By Carmen Drahl
For the origin of life on Earth, ancient puddles or coastlines may have had a major ripple effect.
A new study shows that a simple class of molecules called alpha hydroxy acids forms microdroplets when dried and rewetted, as could have taken place at the edges of water sources. These cell-sized compartments can trap RNA, and can merge and break apart — behavior that could have encouraged inanimate molecules in the primordial soup to give rise to life, researchers report July 22 in the Proceedings of the National Academy of Sciences.
Besides giving clues to how life may have gotten started on the planet, the work might have additional applications in both medicine and the search for extraterrestrial life.
Present-day biology relies on cells to concentrate nutrients and protect genetic information, so many scientists think that compartments could have been important for life to begin.

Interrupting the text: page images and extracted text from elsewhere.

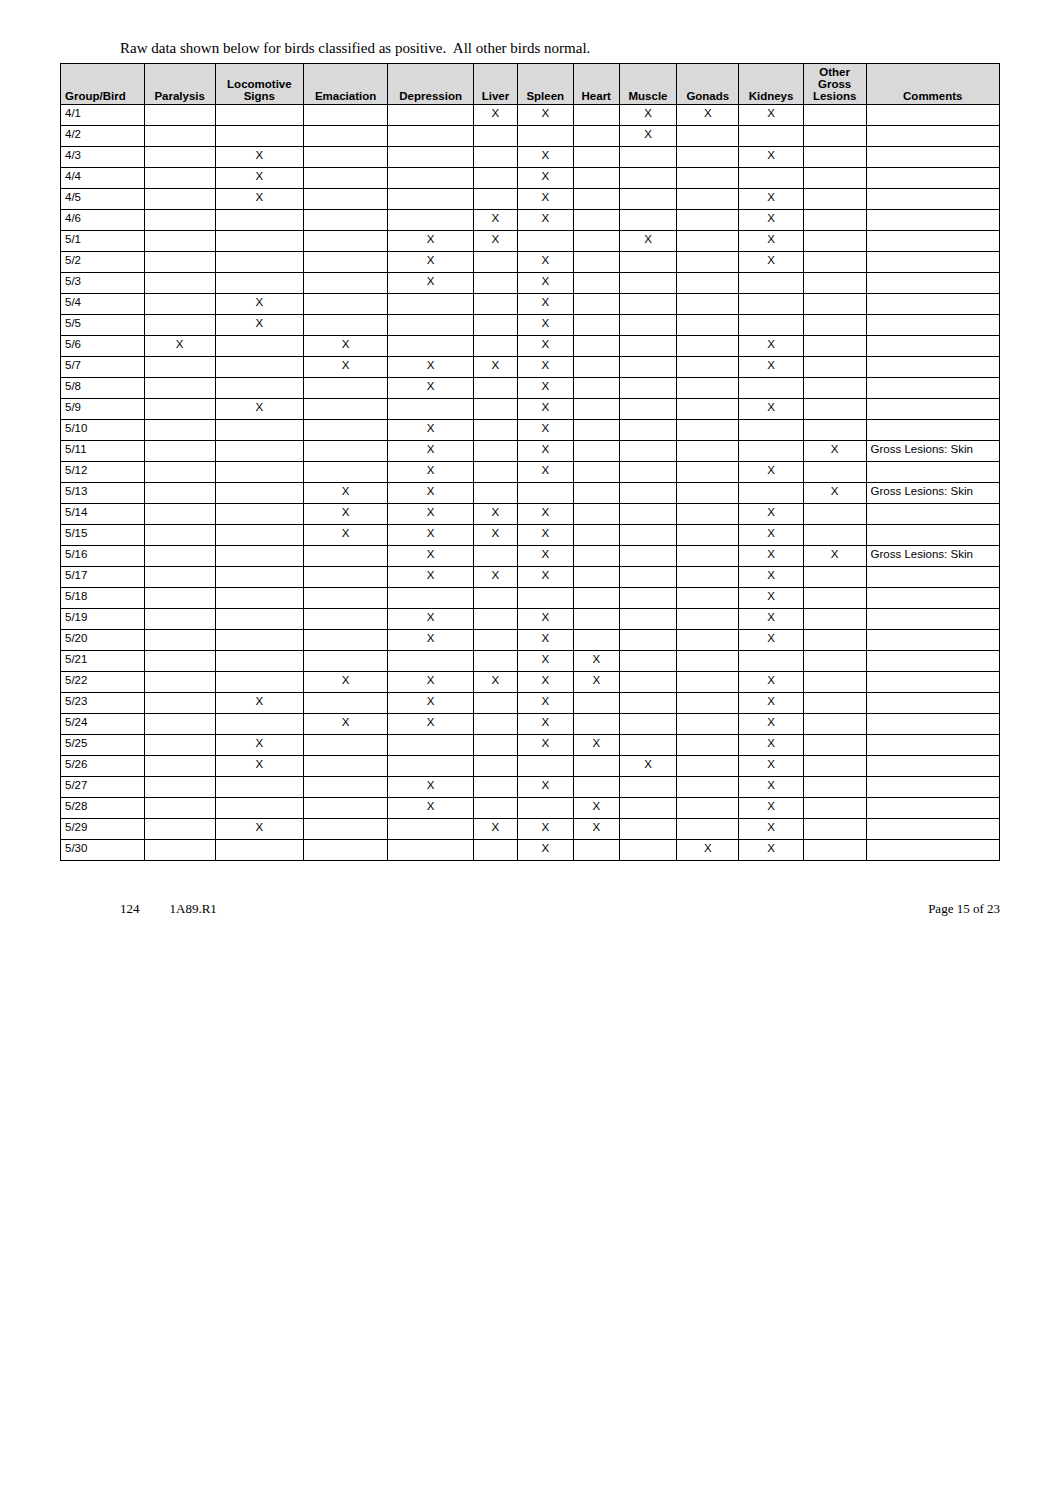Raw data shown below for birds classified as positive. All other birds normal.
| Group/Bird | Paralysis | Locomotive Signs | Emaciation | Depression | Liver | Spleen | Heart | Muscle | Gonads | Kidneys | Other Gross Lesions | Comments |
| --- | --- | --- | --- | --- | --- | --- | --- | --- | --- | --- | --- | --- |
| 4/1 | | | | | X | X | | X | X | X | | |
| 4/2 | | | | | | | | X | | | | |
| 4/3 | | X | | | | X | | | | X | | |
| 4/4 | | X | | | | X | | | | | | |
| 4/5 | | X | | | | X | | | | X | | |
| 4/6 | | | | | X | X | | | | X | | |
| 5/1 | | | | X | X | | | X | | X | | |
| 5/2 | | | | X | | X | | | | X | | |
| 5/3 | | | | X | | X | | | | | | |
| 5/4 | | X | | | | X | | | | | | |
| 5/5 | | X | | | | X | | | | | | |
| 5/6 | X | | X | | | X | | | | X | | |
| 5/7 | | | X | X | X | X | | | | X | | |
| 5/8 | | | | X | | X | | | | | | |
| 5/9 | | X | | | | X | | | | X | | |
| 5/10 | | | | X | | X | | | | | | |
| 5/11 | | | | X | | X | | | | | X | Gross Lesions: Skin |
| 5/12 | | | | X | | X | | | | X | | |
| 5/13 | | | X | X | | | | | | | X | Gross Lesions: Skin |
| 5/14 | | | X | X | X | X | | | | X | | |
| 5/15 | | | X | X | X | X | | | | X | | |
| 5/16 | | | | X | | X | | | | X | X | Gross Lesions: Skin |
| 5/17 | | | | X | X | X | | | | X | | |
| 5/18 | | | | | | | | | | X | | |
| 5/19 | | | | X | | X | | | | X | | |
| 5/20 | | | | X | | X | | | | X | | |
| 5/21 | | | | | | X | X | | | | | |
| 5/22 | | | X | X | X | X | X | | | X | | |
| 5/23 | | X | | X | | X | | | | X | | |
| 5/24 | | | X | X | | X | | | | X | | |
| 5/25 | | X | | | | X | X | | | X | | |
| 5/26 | | X | | | | | | X | | X | | |
| 5/27 | | | | X | | X | | | | X | | |
| 5/28 | | | | X | | | X | | | X | | |
| 5/29 | | X | | | X | X | X | | | X | | |
| 5/30 | | | | | | X | | | X | X | | |
1241A89.R1
Page 15 of 23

But no one knows whether the first microenclosures on Earth were related to modern cells.
“The early Earth was certainly a messy place chemically,” with nonbiological molecules such as alpha hydroxy acids potentially having roles in the emergence of life alongside biomolecules like RNA and their precursors, says biochemist Tony Jia of Tokyo Institute of Technology’s Earth-Life Science Institute.
Jia’s team focused on mixtures of alpha hydroxy acids, some of which are common in skin-care cosmetics. Though not as prominent as their chemical relatives amino acids, alpha hydroxy acids are plausible players in origin-of-life happenings because they frequently show up in meteorites as well as in experiments mimicking early Earth chemistry.
In 2018, a team led by geochemists Kuhan Chandru of the Earth-Life Science Institute and the National University of Malaysia at Bangi and H. James Cleaves, also of the Earth-Life Science Institute, demonstrated that, just though drying, alpha hydroxy acids form repeating chains of molecules called polymers. In the new study, the pair along with Jia and their colleagues found that rewetting the polymers led to the formation of microdroplets about the same diameter as modern red blood cells or cheek cells.
Prior studies have shown that simple molecules can form droplets (SN: 4/15/17, p. 11). The new work goes further in showing “that possibly prebiotically relevant molecules can form droplets,” says artificial cell expert Dora Tang of the Max Planck Institute of Molecular Cell Biology and Genetics in Dresden, Germany, who wasn’t involved with the work.
In the lab, the team demonstrated that the droplets could trap and host molecules essential to life as we know it, such as RNA. The researchers also observed that a protein retained its function within the droplets and that fatty acids could assemble around the droplets.
Still, those findings don’t mean the microdroplets were Earth’s first cells or ancestors of them, Chandru cautions. Instead, he suggests that the droplets could have helped reactions along in emerging biochemical systems in the lead-up to the origin of life.
Though the team’s focus is origin-of-life studies, Jia points out that these microdroplets could potentially be engineered to deliver medications. The researchers note in their study that they may apply for a patent related to the work within the next year but have not specified an application.
The new research may also hold an important lesson for the search for extraterrestrial life (SN: 4/30/16, p. 28). “We need to not only focus on detection of modern biomolecules and their precursors, but also other relevant nonbiomolecules” that, like alpha hydroxy acids, might have played supporting roles in the emergence of life, on Earth or elsewhere, Jia says.